(Problem requirements)
How many lines in the data hold the string "knee"? State the number alone.

———

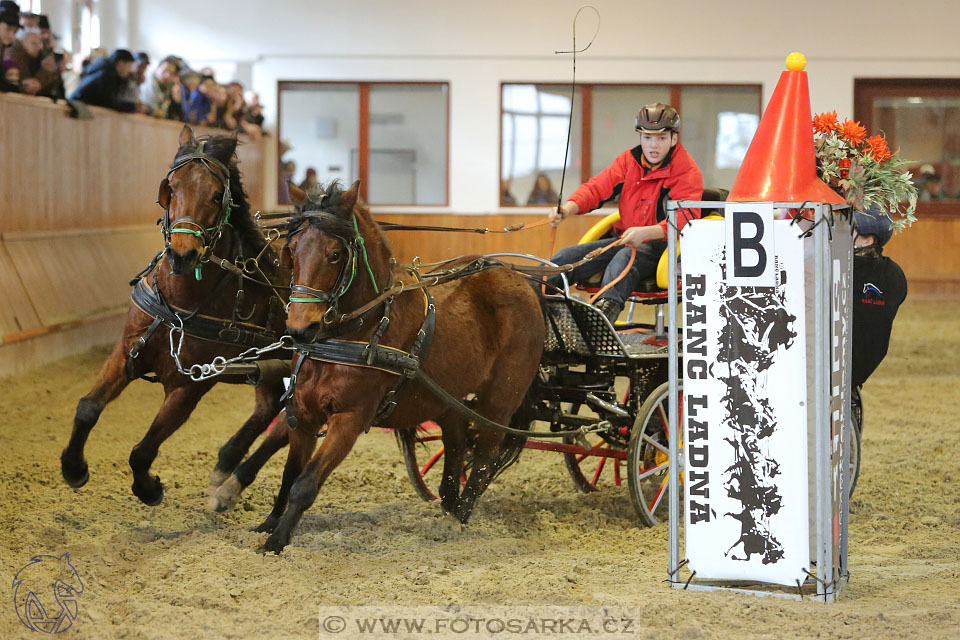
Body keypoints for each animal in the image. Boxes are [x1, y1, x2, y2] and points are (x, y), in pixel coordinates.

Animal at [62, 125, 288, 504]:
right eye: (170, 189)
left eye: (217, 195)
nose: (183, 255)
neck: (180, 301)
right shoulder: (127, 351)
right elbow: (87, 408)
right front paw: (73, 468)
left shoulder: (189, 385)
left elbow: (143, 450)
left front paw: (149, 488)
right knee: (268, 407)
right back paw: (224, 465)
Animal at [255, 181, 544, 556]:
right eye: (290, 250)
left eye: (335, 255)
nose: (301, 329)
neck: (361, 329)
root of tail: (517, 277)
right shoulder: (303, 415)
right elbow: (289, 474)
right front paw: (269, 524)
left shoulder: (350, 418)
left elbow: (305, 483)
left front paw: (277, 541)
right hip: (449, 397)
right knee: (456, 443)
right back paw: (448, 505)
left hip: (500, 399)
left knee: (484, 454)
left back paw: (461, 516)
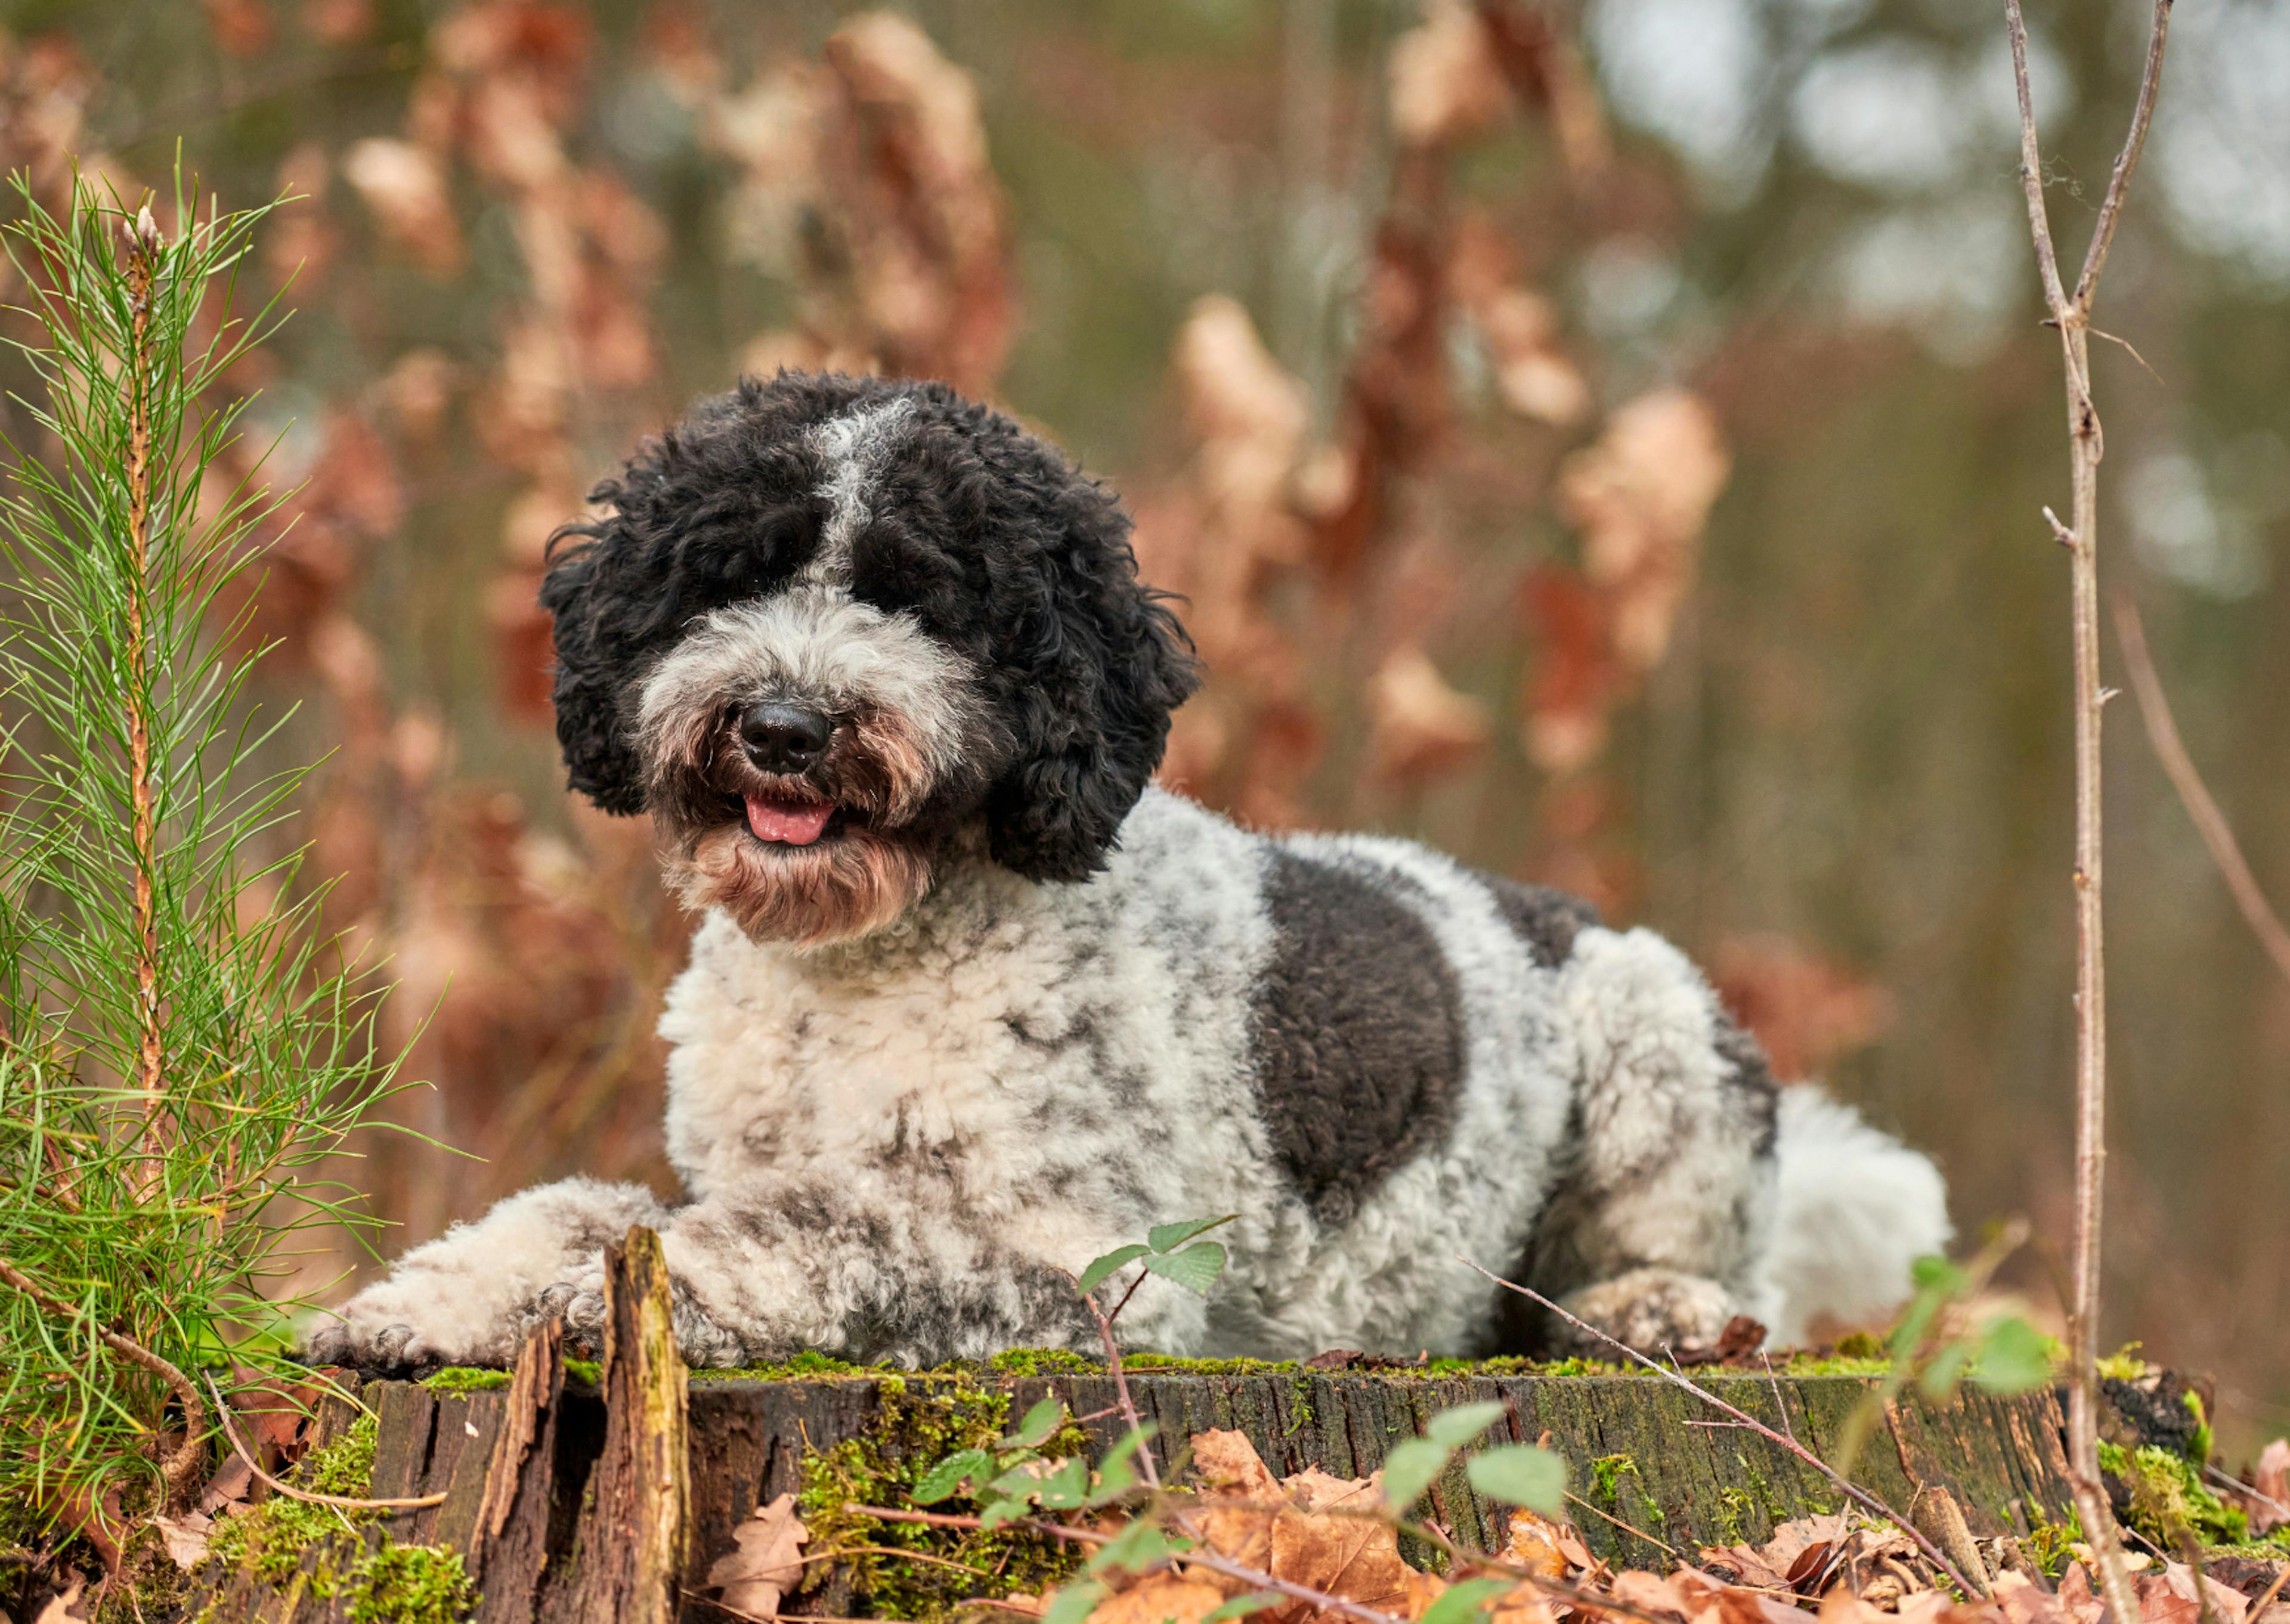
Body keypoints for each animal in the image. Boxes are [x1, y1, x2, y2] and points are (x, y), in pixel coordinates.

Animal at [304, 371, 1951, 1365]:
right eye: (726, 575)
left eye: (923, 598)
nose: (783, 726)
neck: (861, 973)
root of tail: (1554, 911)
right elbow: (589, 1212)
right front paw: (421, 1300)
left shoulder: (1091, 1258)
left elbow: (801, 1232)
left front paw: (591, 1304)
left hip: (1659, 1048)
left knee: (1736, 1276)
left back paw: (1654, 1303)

———

(Solution)
4